Protagonizada por Jesuíta Barbosa, em uma performance impressionante, Homem com H, cinebiografia de Ney Matogrosso, terá pré-estreia hoje (30) em Fortaleza e entra em circuito comercial nesta quinta-feira (1º)

Émerson Maranhão
emerson@ootimista.com.br

Não precisa mais que cinco minutos de tela para o espectador acreditar que Jesuíta é Ney. Mesmo antes do artista aflorar, quando Ney era ainda “de Souza Pereira”, um adolescente em conflito com o pai opressor, que se alista na Aeronáutica para poder ganhar mundo e correr perigo. Esta crença absoluta na transformação do ator no personagem é fundamental para embarcar na narrativa de Homem com H, belo filme escrito e dirigido por Esmir Filho, que conta a trajetória de Ney Matogrosso, um dos maiores cantores da Música Popular Brasileira, interpretado pelo ator pernambucano/cearense Jesuíta Barbosa.
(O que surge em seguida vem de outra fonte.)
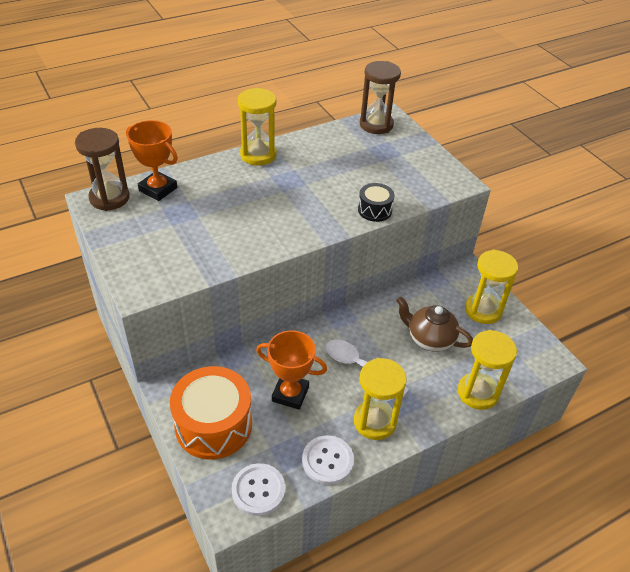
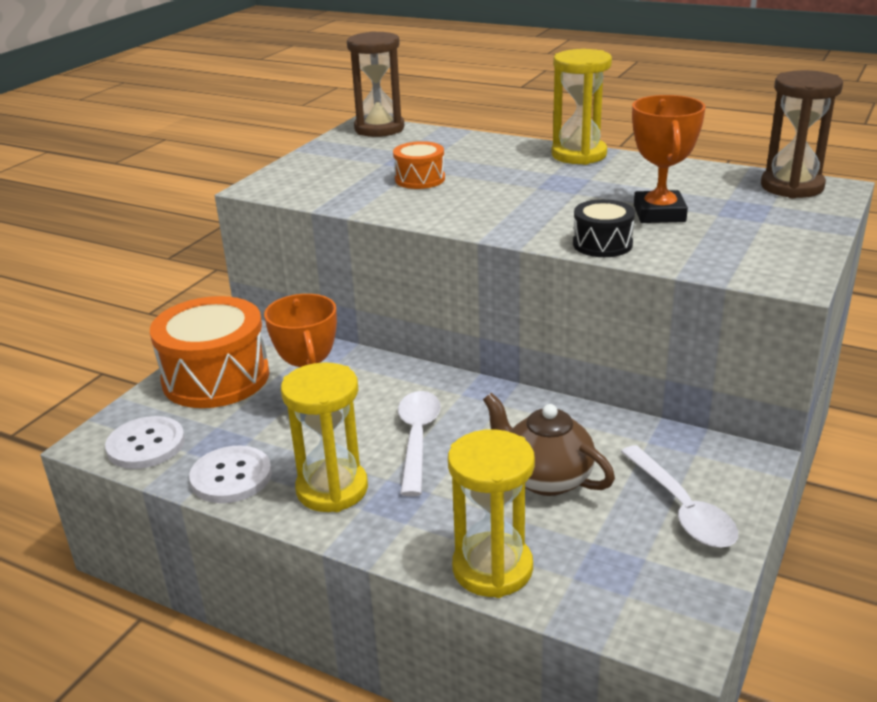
camera: 60 degrees right, 15 degrees down
orange trophy [126,120,178,201] -> orange trophy moved to [632,95,706,223]
brown teapot [396,297,473,352] -> brown teapot turned 45 degrees counterclockwise [483,393,615,496]
yellow hourglass [465,250,518,324] -> white spoon [621,445,738,548]
none -> orange drum [393,141,445,189]

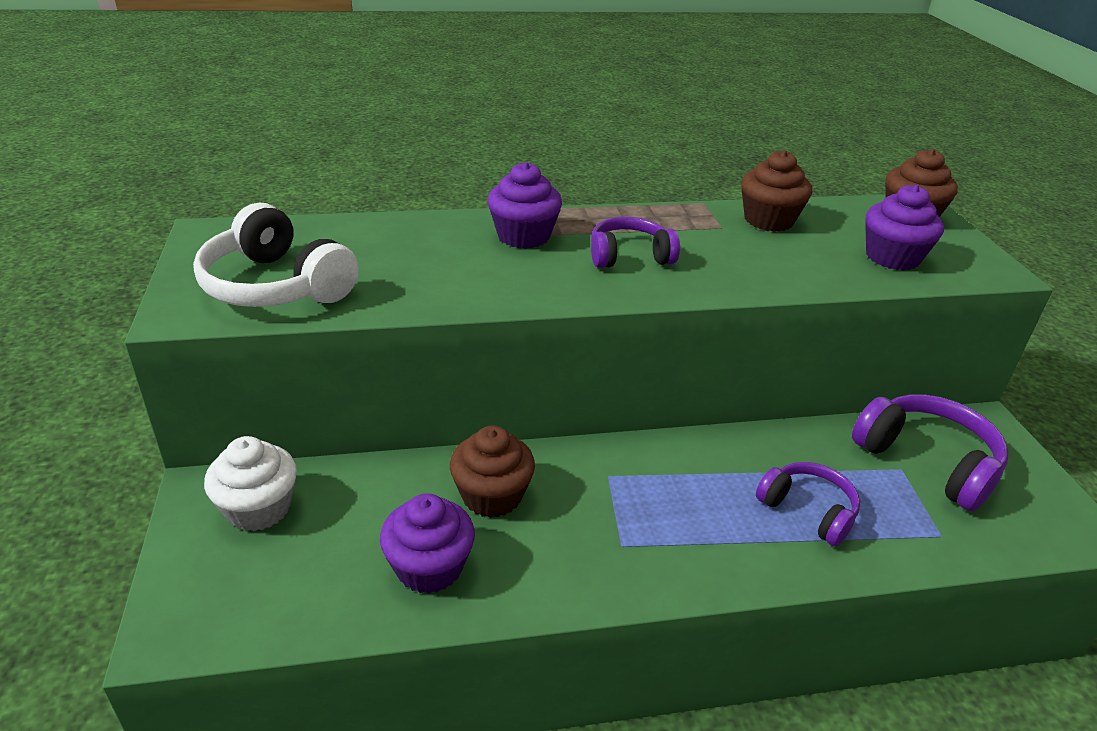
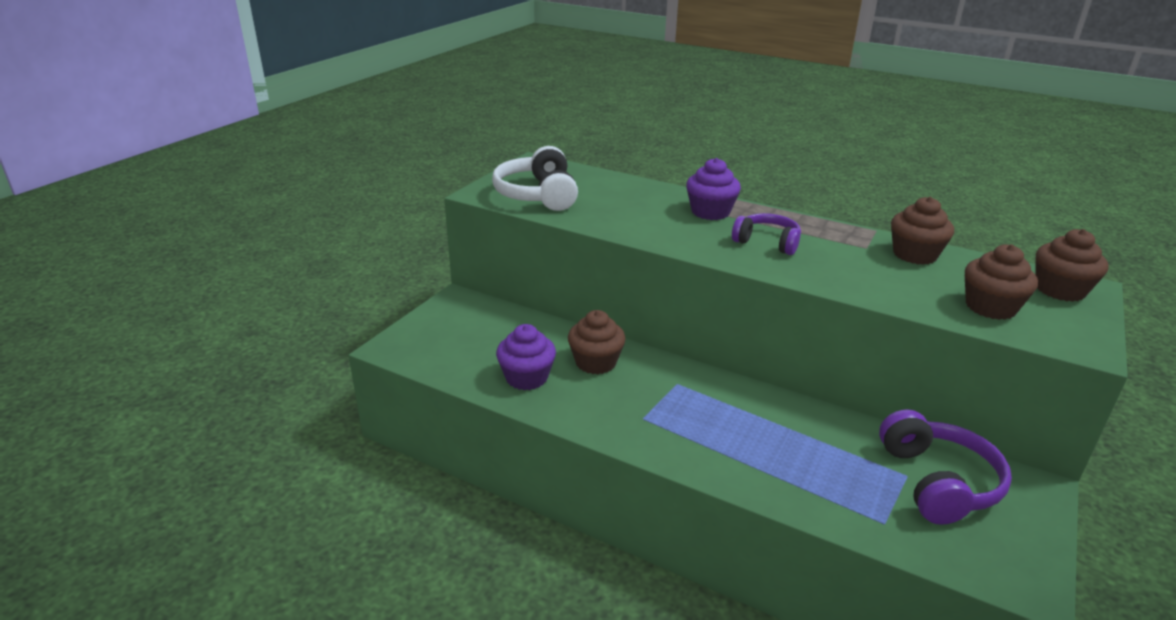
camera: 40 degrees right, 5 degrees down
white cupcake [204,436,297,531] -> none
purple headphones [756,462,860,546] -> none
purple cupcake [865,185,944,271] -> brown cupcake [965,244,1038,320]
Tão fundamental quanto arriscado, admita-se. Por vezes, Jesuíta parece ser mais Ney que o próprio Ney. Porém, o que, à primeira vista, poderia soar como overacting, esfarela-se quando a plateia apercebe que Ney é, por si, hiperbólico. Mesmo em seus silêncios, sentado, quieto, sem maquiagem nem figurino, Ney extrapola, extravasa. É a sua natureza. E esse é o pulo do gato da atuação do protagonista do filme. Jesuíta entendeu a mensagem e consegue, em Homem com H, ser Ney mesmo calado, sem requebros, sem holofotes. Ainda que isso possa soar over.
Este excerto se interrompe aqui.